Collins introduces each song with a story. Before Bob Dylan’s “Mr. Tambourine Man,” she tells the audience how she first met the young man who “was dressed poorly even for the 60s.” She sets up her own composition, “My Father,” with a tribute to the man “she still thinks of every day,” a man who overcame poverty and blindness, and is a huge influence on both her music and her life.

If Collins achieved her first major success in the folk music of the sixties, she has certainly transformed herself over the years. A good deal of her show is devoted to the songs of Stephen Sondheim, whom she first saw when he was a 9-year-old attending the theater. Her “Send in the Clowns” and “No One Is Alone” can easily break your heart.

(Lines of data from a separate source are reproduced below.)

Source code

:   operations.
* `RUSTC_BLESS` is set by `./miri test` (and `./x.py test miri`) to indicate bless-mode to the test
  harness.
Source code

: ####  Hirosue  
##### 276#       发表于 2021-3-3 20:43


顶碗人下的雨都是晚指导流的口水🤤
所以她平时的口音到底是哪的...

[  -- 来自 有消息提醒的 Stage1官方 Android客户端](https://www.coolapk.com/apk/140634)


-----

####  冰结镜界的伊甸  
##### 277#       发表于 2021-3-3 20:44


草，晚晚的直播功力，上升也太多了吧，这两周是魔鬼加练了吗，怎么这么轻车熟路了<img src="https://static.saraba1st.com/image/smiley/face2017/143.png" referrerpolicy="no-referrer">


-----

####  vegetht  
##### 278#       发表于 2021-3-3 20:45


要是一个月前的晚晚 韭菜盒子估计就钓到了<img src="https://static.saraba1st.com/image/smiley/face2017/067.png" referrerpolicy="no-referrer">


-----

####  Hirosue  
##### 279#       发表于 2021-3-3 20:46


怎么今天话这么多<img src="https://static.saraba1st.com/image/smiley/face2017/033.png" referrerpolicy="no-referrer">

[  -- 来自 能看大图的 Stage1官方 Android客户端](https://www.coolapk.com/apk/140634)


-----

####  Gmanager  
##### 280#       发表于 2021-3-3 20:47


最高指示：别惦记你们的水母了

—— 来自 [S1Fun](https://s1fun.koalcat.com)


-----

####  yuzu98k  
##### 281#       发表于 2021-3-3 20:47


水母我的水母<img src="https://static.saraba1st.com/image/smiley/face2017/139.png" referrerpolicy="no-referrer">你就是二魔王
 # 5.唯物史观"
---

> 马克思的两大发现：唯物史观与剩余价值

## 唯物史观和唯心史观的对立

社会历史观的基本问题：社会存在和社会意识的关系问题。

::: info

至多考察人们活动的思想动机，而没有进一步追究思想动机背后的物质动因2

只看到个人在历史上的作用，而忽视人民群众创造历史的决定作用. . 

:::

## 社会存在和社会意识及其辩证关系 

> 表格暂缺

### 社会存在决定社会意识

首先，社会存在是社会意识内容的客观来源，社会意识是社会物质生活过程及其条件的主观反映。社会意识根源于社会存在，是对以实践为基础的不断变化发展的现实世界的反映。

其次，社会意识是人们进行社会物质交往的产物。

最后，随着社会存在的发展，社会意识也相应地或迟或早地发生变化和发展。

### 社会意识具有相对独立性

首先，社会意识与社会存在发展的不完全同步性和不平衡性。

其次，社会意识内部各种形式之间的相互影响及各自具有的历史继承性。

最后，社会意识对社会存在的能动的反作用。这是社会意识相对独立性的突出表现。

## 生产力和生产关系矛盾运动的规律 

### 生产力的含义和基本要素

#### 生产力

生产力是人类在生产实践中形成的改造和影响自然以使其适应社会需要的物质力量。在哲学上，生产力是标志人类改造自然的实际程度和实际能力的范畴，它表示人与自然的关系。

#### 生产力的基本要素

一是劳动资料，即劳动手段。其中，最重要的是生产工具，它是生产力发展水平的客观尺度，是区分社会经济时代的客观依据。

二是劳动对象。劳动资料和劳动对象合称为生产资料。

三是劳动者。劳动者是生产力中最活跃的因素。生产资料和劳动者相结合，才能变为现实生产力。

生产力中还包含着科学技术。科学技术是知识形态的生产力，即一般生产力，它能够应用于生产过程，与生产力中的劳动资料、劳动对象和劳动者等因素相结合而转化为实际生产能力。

But Collins has not forgotten her roots or the other female composers who were also part of the folk music revival that peaked in the mid-60s. When she sings Joni Mitchell’s “Both Sides Now,” it’s easy to understand why her version is the one many people consider definitive. Although “Diamonds and Rust,” will always be closely associated with Joan Baez, thanks to its personal content (it’s about her relationship with Bob Dylan), Collins gives a particularly lyrical interpretation of her friend’s song.

Collins accompanies herself on her twelve-string guitar for many of the songs, backed by musical director Russell Walden, playing the piano and providing vocal harmonies. But she replaces Walden at the piano for her own haunting “Arizona.”

Collins claims the main reason musicians like her are still working is that it’s so hard to make a buck these days. But when she ascends to the stage, dressed in regal, flowing white, and proceeds to enthrall the audience with a voice that can make the angels hold their breath, we know better.

Judy Collins is at Café Carlyle through May 16, 35 East 76th Street, Manhattan; 212-744-1600, www.thecarlyle.com.